Net sales for the period were $1.3 billion, up 38 percent versus prior year due to the inclusion of Black & Decker’s results for the stub period (+36 percent), currency (+4 percent), acquisitions (+1 percent) and unit volume (-3 percent).
Stanley Black & Decker President and CEO John Lundgren, commented, “Since the close of our merger with Black & Decker, the execution of our integration plans has progressed smoothly and we are pleased with our initial success in realizing the operating and financial benefits that made this combination so compelling. We continue to further develop our cost synergy plans and remain confident in meeting or exceeding our original estimate of $350 million in cost synergies. Given our track record of successful integrations, the detailed planning that went into our combination with Black & Decker will ensure that our businesses and employees fit together seamlessly, while we remain focused on customer service, productivity and top line growth throughout the company.”
Executive Vice President and Chief Operating Officer James Loree, commented, “The operating margin increases achieved during the first quarter specifically within our hand tool, power tool and industrial businesses illustrate the strong operating leverage potential of both legacy companies as a result of actions taken over the past two years. As expected, we have not yet begun to fully see the benefits of a recovery in our Security segment, due to its less volatile and longer-cycle nature. Looking forward, we have plans to continue to further strengthen brand support while releasing some exciting new hand and power tool products in 2010 and 2011 that should help increase our market share in these core franchises. We have also begun to lay the groundwork for implementing SFS across the Black & Decker businesses which we expect will continue to improve supply chain performance and result in working capital efficiencies in the coming years. This will enhance the combined company’s cash flow generation potential and increase the opportunity for reinvestment in growth and diversification as we enjoy the benefits of the eventual cyclical recovery.”

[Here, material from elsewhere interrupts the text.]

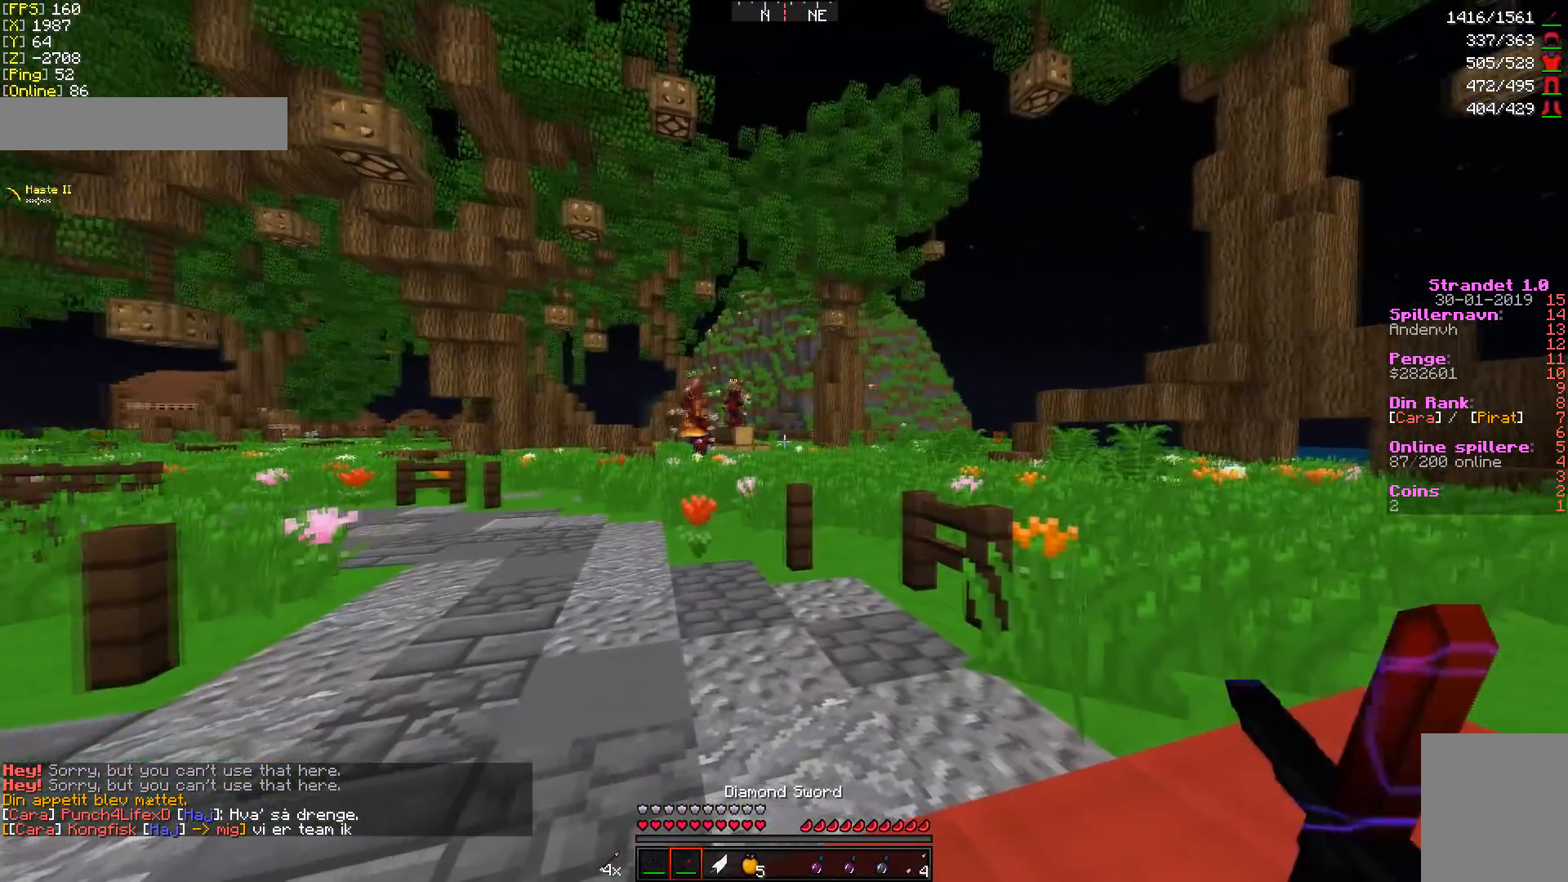
{"keys": [], "mouse": [], "events": []}
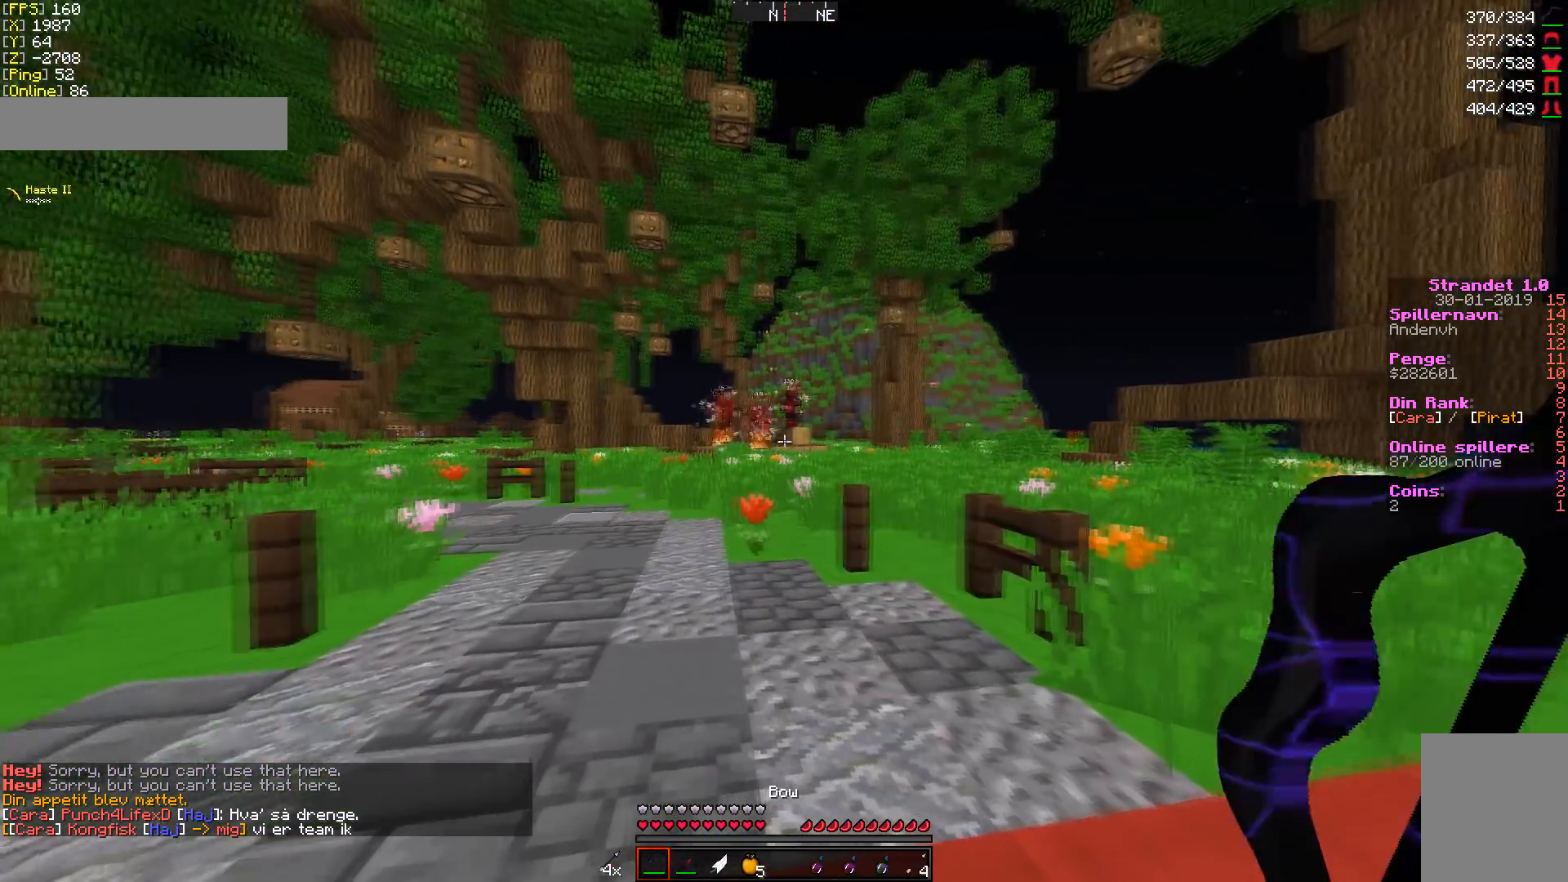
{"keys": [], "mouse": [], "events": []}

The company is updating its 2010 guidance to reflect the merger with Black & Decker and expects 2010 EPS, excluding one-time charges, to be in the range of $3.10 to $3.30.
Donald Allan Jr., senior vice president and CFO, commented, “Stanley Black & Decker is well-positioned to continue to benefit from the improving macro environment and we were encouraged to see restocking activity accelerate throughout the quarter, particularly in the industrial channels. While we still do not expect a dramatic turnaround in the housing sector in 2010, we are confident our hand and power tool businesses will grow mid-single digits this year. We expect operating margin expansion for the entire company in 2010 compared to 2009 combined pro forma levels as we continue to see the benefits of the integration and our operating leverage.”